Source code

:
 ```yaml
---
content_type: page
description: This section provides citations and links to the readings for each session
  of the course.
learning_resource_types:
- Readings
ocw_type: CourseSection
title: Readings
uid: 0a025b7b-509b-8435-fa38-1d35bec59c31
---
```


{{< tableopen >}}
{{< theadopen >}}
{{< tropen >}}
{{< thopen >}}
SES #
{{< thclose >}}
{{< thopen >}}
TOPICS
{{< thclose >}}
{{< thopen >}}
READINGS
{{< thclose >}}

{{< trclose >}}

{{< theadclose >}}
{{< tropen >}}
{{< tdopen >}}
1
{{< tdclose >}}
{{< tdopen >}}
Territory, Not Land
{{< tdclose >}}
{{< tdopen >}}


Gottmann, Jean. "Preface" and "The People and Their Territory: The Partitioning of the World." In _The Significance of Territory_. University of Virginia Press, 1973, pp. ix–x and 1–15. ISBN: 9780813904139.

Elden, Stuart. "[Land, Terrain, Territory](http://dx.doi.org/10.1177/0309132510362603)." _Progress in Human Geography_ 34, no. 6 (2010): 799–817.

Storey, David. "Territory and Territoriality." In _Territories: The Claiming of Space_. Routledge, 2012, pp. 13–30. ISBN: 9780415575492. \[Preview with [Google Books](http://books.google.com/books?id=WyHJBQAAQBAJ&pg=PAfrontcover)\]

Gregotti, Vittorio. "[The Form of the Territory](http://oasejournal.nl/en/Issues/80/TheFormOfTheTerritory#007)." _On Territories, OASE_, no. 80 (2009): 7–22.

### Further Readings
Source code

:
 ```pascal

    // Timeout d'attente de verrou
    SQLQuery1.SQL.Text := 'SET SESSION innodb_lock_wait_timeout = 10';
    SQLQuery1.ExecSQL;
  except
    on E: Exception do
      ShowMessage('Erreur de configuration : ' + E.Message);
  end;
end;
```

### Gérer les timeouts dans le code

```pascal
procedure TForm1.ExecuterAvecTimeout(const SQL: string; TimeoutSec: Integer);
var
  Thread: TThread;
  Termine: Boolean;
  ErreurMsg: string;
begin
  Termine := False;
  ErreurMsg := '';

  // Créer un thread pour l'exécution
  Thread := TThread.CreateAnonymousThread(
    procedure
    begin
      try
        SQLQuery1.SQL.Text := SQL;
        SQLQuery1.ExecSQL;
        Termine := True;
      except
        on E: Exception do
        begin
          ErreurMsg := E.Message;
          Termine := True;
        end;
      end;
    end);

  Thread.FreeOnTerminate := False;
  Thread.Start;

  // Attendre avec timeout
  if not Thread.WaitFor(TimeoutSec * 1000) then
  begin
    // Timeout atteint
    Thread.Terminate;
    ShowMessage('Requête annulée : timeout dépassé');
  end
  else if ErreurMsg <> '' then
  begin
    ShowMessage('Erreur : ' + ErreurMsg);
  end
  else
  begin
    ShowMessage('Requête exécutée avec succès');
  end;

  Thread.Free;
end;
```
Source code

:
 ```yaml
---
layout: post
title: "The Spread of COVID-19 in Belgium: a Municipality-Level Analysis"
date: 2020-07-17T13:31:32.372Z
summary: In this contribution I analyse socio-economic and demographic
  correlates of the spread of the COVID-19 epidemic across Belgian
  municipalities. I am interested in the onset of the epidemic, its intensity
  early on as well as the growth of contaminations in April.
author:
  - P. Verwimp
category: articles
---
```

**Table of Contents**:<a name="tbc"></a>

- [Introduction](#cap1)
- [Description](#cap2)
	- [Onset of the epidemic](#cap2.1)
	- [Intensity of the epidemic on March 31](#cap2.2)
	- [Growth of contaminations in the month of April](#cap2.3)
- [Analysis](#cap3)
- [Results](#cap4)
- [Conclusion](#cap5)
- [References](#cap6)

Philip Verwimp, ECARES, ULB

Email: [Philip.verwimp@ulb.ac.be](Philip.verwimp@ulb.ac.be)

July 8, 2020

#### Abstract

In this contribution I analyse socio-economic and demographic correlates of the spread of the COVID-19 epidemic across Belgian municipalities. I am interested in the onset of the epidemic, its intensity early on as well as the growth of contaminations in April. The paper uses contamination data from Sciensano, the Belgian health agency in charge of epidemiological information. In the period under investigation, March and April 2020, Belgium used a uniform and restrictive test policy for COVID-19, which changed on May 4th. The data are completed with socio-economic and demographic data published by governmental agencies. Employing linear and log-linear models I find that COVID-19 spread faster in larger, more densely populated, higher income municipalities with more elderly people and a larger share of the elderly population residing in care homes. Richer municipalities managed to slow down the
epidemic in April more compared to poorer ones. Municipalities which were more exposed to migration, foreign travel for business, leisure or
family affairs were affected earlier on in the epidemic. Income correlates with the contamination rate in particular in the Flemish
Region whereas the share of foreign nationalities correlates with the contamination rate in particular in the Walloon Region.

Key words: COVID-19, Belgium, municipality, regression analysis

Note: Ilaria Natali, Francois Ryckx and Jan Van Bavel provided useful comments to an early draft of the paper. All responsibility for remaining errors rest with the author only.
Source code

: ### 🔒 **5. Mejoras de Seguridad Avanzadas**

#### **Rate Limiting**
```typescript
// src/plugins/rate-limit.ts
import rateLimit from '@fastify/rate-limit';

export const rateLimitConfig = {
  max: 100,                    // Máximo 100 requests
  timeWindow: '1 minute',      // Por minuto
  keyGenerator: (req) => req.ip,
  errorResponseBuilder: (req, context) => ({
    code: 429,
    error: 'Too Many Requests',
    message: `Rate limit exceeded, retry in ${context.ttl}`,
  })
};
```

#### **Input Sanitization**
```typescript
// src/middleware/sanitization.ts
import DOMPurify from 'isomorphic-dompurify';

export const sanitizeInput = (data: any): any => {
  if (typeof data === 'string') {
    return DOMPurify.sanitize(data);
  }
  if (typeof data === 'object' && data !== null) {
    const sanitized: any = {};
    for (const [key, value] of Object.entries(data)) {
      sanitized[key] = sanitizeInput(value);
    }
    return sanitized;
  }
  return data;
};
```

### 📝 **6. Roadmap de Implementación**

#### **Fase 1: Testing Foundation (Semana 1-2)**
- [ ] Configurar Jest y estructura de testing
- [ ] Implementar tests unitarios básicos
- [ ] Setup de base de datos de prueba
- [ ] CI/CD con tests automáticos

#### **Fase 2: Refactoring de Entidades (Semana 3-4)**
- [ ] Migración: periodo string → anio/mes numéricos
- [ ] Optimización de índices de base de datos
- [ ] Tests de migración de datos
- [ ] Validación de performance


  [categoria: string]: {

::::::

Among the records above, a stretch begins at the line containing "- [Intensity of" and ends at the line containing "#### Abstract". Restate that stretch word for word, and nothing else.

	- [Intensity of the epidemic on March 31](#cap2.2)
	- [Growth of contaminations in the month of April](#cap2.3)
- [Analysis](#cap3)
- [Results](#cap4)
- [Conclusion](#cap5)
- [References](#cap6)

Philip Verwimp, ECARES, ULB

Email: [Philip.verwimp@ulb.ac.be](Philip.verwimp@ulb.ac.be)

July 8, 2020

#### Abstract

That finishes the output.